- _What the task asks_:
Turn the text of every one of the records below into a numbered list of its lines, leaving out blank lines.

- _Records for this exercise_:

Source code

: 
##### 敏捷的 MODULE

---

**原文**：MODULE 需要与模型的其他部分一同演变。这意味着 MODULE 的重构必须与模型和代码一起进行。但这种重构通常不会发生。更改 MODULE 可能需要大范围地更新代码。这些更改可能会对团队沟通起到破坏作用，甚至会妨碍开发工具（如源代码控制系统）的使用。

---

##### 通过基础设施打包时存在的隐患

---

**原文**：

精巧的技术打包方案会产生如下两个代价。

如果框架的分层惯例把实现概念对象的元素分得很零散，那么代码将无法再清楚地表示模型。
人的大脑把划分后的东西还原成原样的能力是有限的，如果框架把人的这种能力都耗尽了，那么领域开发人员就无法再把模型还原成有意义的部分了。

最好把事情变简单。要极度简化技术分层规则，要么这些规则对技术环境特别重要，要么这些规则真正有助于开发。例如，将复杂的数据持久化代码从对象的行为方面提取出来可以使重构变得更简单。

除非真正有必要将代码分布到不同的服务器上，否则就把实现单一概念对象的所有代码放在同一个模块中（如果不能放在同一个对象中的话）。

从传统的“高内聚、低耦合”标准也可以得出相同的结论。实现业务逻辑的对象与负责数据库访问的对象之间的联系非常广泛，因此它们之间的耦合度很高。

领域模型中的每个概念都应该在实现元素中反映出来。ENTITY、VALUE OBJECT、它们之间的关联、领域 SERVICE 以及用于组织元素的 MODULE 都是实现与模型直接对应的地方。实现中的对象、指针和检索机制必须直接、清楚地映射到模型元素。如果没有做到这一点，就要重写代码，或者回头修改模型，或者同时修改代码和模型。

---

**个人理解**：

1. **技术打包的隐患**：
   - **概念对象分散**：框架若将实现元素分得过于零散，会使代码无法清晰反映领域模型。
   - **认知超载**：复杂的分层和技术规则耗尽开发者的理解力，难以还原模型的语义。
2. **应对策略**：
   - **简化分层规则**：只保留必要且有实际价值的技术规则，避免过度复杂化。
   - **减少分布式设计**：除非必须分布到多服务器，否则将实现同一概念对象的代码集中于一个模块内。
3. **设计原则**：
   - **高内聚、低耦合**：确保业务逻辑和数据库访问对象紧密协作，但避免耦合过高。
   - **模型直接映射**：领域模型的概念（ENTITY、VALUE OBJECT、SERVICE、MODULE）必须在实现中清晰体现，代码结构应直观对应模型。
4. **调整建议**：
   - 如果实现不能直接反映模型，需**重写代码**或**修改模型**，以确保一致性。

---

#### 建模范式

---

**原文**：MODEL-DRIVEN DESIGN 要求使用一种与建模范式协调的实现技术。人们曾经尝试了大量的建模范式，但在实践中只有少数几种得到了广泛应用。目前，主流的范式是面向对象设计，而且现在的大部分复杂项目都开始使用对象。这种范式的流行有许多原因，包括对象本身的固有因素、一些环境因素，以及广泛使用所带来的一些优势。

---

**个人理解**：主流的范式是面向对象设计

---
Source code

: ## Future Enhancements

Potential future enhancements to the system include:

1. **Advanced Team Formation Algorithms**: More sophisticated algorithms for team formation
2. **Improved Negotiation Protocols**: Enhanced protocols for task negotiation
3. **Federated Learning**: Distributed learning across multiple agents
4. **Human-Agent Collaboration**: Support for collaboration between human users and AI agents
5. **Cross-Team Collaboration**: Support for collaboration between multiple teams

- _Response to this task_:
1. Source code
2. : 
3. ##### 敏捷的 MODULE
4. ---
5. **原文**：MODULE 需要与模型的其他部分一同演变。这意味着 MODULE 的重构必须与模型和代码一起进行。但这种重构通常不会发生。更改 MODULE 可能需要大范围地更新代码。这些更改可能会对团队沟通起到破坏作用，甚至会妨碍开发工具（如源代码控制系统）的使用。
6. ---
7. ##### 通过基础设施打包时存在的隐患
8. ---
9. **原文**：
10. 精巧的技术打包方案会产生如下两个代价。
11. 如果框架的分层惯例把实现概念对象的元素分得很零散，那么代码将无法再清楚地表示模型。
12. 人的大脑把划分后的东西还原成原样的能力是有限的，如果框架把人的这种能力都耗尽了，那么领域开发人员就无法再把模型还原成有意义的部分了。
13. 最好把事情变简单。要极度简化技术分层规则，要么这些规则对技术环境特别重要，要么这些规则真正有助于开发。例如，将复杂的数据持久化代码从对象的行为方面提取出来可以使重构变得更简单。
14. 除非真正有必要将代码分布到不同的服务器上，否则就把实现单一概念对象的所有代码放在同一个模块中（如果不能放在同一个对象中的话）。
15. 从传统的“高内聚、低耦合”标准也可以得出相同的结论。实现业务逻辑的对象与负责数据库访问的对象之间的联系非常广泛，因此它们之间的耦合度很高。
16. 领域模型中的每个概念都应该在实现元素中反映出来。ENTITY、VALUE OBJECT、它们之间的关联、领域 SERVICE 以及用于组织元素的 MODULE 都是实现与模型直接对应的地方。实现中的对象、指针和检索机制必须直接、清楚地映射到模型元素。如果没有做到这一点，就要重写代码，或者回头修改模型，或者同时修改代码和模型。
17. ---
18. **个人理解**：
19. 1. **技术打包的隐患**：
20.    - **概念对象分散**：框架若将实现元素分得过于零散，会使代码无法清晰反映领域模型。
21.    - **认知超载**：复杂的分层和技术规则耗尽开发者的理解力，难以还原模型的语义。
22. 2. **应对策略**：
23.    - **简化分层规则**：只保留必要且有实际价值的技术规则，避免过度复杂化。
24.    - **减少分布式设计**：除非必须分布到多服务器，否则将实现同一概念对象的代码集中于一个模块内。
25. 3. **设计原则**：
26.    - **高内聚、低耦合**：确保业务逻辑和数据库访问对象紧密协作，但避免耦合过高。
27.    - **模型直接映射**：领域模型的概念（ENTITY、VALUE OBJECT、SERVICE、MODULE）必须在实现中清晰体现，代码结构应直观对应模型。
28. 4. **调整建议**：
29.    - 如果实现不能直接反映模型，需**重写代码**或**修改模型**，以确保一致性。
30. ---
31. #### 建模范式
32. ---
33. **原文**：MODEL-DRIVEN DESIGN 要求使用一种与建模范式协调的实现技术。人们曾经尝试了大量的建模范式，但在实践中只有少数几种得到了广泛应用。目前，主流的范式是面向对象设计，而且现在的大部分复杂项目都开始使用对象。这种范式的流行有许多原因，包括对象本身的固有因素、一些环境因素，以及广泛使用所带来的一些优势。
34. ---
35. **个人理解**：主流的范式是面向对象设计
36. ---
37. Source code
38. : ## Future Enhancements
39. Potential future enhancements to the system include:
40. 1. **Advanced Team Formation Algorithms**: More sophisticated algorithms for team formation
41. 2. **Improved Negotiation Protocols**: Enhanced protocols for task negotiation
42. 3. **Federated Learning**: Distributed learning across multiple agents
43. 4. **Human-Agent Collaboration**: Support for collaboration between human users and AI agents
44. 5. **Cross-Team Collaboration**: Support for collaboration between multiple teams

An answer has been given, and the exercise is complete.